Search for the word "bWire" in the entries. Each line that holds it should be copied.

Stored records:
###
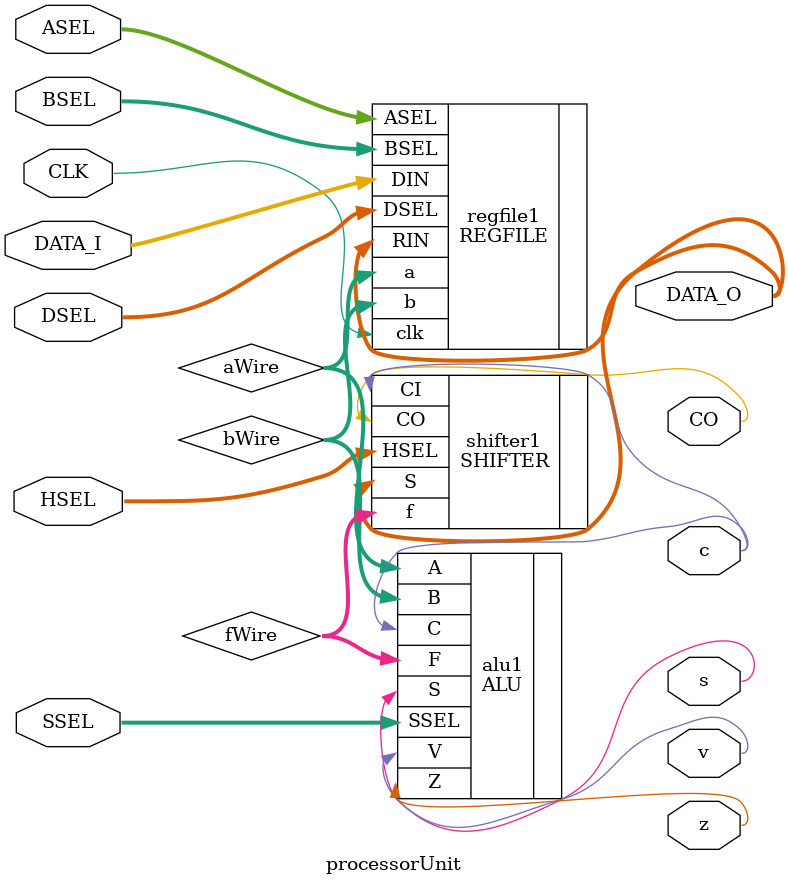
<source format=v>
/*File          : processorUnit.v 
--Group         : Group 8
--Programmers   : Mayur Hadole(7475783)

						
--Hardware used : Cyclone V (DE1 SoC)
--Software used : Quartus II 15 64 bit
--Description   : This program implements proccessor unit which consists of ALU, Shifter and REGFILE
--Version       : 1.0  (June 19  , 2017) processor unit and wires defined module defined 
						2.0  (June 20  , 2017) Instantiation 
-- code is working and is tested on board
*/

module processorUnit(CLK,DATA_I,ASEL,BSEL,DSEL,SSEL,HSEL,DATA_O,z,s,c,v,CO);  //Module names and I/o pins are declared

input CLK;   
input [7:0]DATA_I;                   // 8 bit input data

input [ 2:0]  ASEL;                 //Bus Selection (Input)
input [ 2:0]  BSEL;                 //Bus Selection (Input)
input [ 2:0]  DSEL;                 //Destination Select (Input)
input [ 3:0]  SSEL;                 // ALU operatipon Select (Input)
input [ 2:0]  HSEL;                 // Shifter Function Select (Input)

output [7:0]DATA_O;                 // 8 bit output data
output z,s,c,v;                     // ALU flags
output CO;                          // Carry out of shifter       


wire z,s,c,v; 
wire C0;
wire [7:0]DATA_I;
wire [7:0]DATA_O;


   wire [ 2:0]  ASEL;						//A Bus Selection wire
   wire [ 2:0]  BSEL;						//B Bus Selection wire
   wire [ 2:0]  DSEL;						//Destination Select wire
   wire [ 3:0]  SSEL;						// ALU operatipon Select wire
   wire [ 2:0]  HSEL;						// Shifter Function Select wire

	wire [7:0] aWire;                   // Wire for connecting A of ALU to the A of shifter
	wire [7:0] bWire;							// Wire for connecting B of ALU to the B of shifter
	wire [7:0] fWire;                   // Wire for connecting Output result F of ALU to the Input F of shifter
	wire [7:0] sWire;							// Wire for connecting Output result S of Shifter to the DatA_O of processor unit

REGFILE regfile1(.DSEL(DSEL),.ASEL(ASEL),.BSEL(BSEL),.DIN(DATA_I),.RIN(DATA_O),.a(aWire),.b(bWire),.clk(CLK));  // instantiation of Regfile
ALU alu1(.SSEL(SSEL),.A(aWire),.B(bWire),.F(fWire),.Z(z),.S(s),.C(c),.V(v));				// instantiation of ALU
SHIFTER shifter1(.f(fWire),.HSEL(HSEL),.CI(c),.S(DATA_O),.CO(CO));							// instantiation of Shifter

always @ (DATA_I)
begin

end

endmodule 
</source>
###
→ **Answer for the task**:
	wire [7:0] bWire;							// Wire for connecting B of ALU to the B of shifter
REGFILE regfile1(.DSEL(DSEL),.ASEL(ASEL),.BSEL(BSEL),.DIN(DATA_I),.RIN(DATA_O),.a(aWire),.b(bWire),.clk(CLK));  // instantiation of Regfile
ALU alu1(.SSEL(SSEL),.A(aWire),.B(bWire),.F(fWire),.Z(z),.S(s),.C(c),.V(v));				// instantiation of ALU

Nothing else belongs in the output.